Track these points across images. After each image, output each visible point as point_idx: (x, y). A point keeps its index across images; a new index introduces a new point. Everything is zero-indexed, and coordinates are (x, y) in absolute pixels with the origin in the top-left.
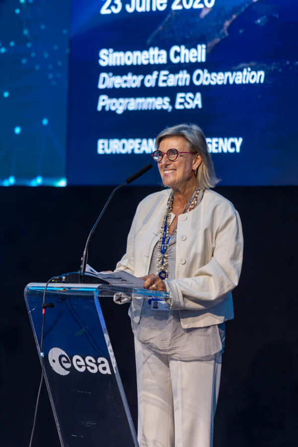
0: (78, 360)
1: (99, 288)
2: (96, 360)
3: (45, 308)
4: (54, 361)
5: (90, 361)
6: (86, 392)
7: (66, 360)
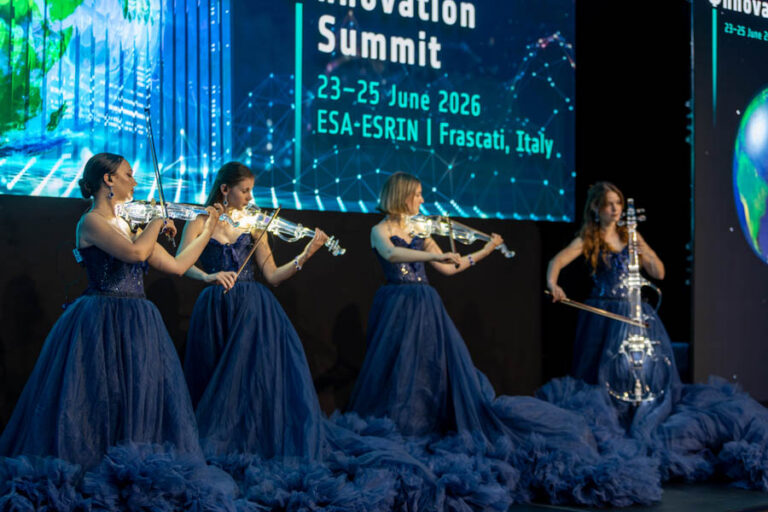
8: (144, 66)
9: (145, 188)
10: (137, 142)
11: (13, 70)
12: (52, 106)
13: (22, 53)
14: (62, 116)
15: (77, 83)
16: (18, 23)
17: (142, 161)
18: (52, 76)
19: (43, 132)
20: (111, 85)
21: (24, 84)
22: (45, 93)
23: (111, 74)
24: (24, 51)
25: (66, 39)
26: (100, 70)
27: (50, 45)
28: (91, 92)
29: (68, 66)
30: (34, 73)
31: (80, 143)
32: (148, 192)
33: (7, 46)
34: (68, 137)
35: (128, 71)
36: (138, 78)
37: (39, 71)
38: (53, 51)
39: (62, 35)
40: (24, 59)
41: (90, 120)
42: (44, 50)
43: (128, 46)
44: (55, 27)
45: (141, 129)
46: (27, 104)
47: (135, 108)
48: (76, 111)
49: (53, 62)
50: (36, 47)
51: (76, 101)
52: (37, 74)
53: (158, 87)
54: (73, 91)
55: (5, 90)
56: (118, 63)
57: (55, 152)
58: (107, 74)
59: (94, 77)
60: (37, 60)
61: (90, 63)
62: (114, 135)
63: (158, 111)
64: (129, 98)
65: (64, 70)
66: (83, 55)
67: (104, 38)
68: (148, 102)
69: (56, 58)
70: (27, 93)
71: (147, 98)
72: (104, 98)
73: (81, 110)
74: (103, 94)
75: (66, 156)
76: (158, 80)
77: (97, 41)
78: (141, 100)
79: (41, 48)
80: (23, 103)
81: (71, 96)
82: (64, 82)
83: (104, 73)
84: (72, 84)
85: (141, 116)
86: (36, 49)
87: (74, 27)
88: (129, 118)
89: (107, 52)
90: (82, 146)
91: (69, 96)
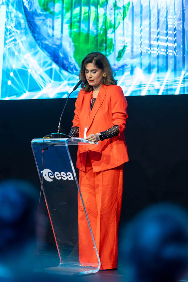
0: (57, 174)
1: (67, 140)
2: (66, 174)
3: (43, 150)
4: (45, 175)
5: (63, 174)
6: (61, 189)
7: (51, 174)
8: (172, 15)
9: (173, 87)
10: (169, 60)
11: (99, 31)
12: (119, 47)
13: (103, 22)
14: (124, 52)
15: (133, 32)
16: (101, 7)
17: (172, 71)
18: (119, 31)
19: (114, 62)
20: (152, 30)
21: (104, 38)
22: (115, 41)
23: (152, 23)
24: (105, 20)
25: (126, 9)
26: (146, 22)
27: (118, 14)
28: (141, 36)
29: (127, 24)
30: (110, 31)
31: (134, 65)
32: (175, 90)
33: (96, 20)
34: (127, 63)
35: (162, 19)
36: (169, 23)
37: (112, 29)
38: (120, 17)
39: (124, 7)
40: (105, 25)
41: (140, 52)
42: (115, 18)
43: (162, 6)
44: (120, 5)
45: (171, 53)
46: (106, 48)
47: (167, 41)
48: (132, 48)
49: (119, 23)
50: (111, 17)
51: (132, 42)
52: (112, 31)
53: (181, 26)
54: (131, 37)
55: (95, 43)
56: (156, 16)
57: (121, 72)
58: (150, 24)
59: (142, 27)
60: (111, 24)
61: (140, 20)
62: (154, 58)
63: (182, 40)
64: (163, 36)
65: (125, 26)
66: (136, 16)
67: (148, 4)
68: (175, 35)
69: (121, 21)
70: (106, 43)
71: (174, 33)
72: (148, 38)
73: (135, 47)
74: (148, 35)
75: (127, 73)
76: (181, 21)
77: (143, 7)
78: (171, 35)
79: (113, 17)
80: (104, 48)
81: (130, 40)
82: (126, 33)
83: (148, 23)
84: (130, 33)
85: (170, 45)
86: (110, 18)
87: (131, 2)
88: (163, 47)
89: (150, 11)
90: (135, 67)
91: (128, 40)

☆ ☆ ☆ ☆

Find "71: (147, 98)" in the entries above and copy that whole line exactly, then each line after it through the line that contains "90: (82, 146)".

OUTPUT OF THE EXERCISE:
71: (147, 98)
72: (104, 98)
73: (81, 110)
74: (103, 94)
75: (66, 156)
76: (158, 80)
77: (97, 41)
78: (141, 100)
79: (41, 48)
80: (23, 103)
81: (71, 96)
82: (64, 82)
83: (104, 73)
84: (72, 84)
85: (141, 116)
86: (36, 49)
87: (74, 27)
88: (129, 118)
89: (107, 52)
90: (82, 146)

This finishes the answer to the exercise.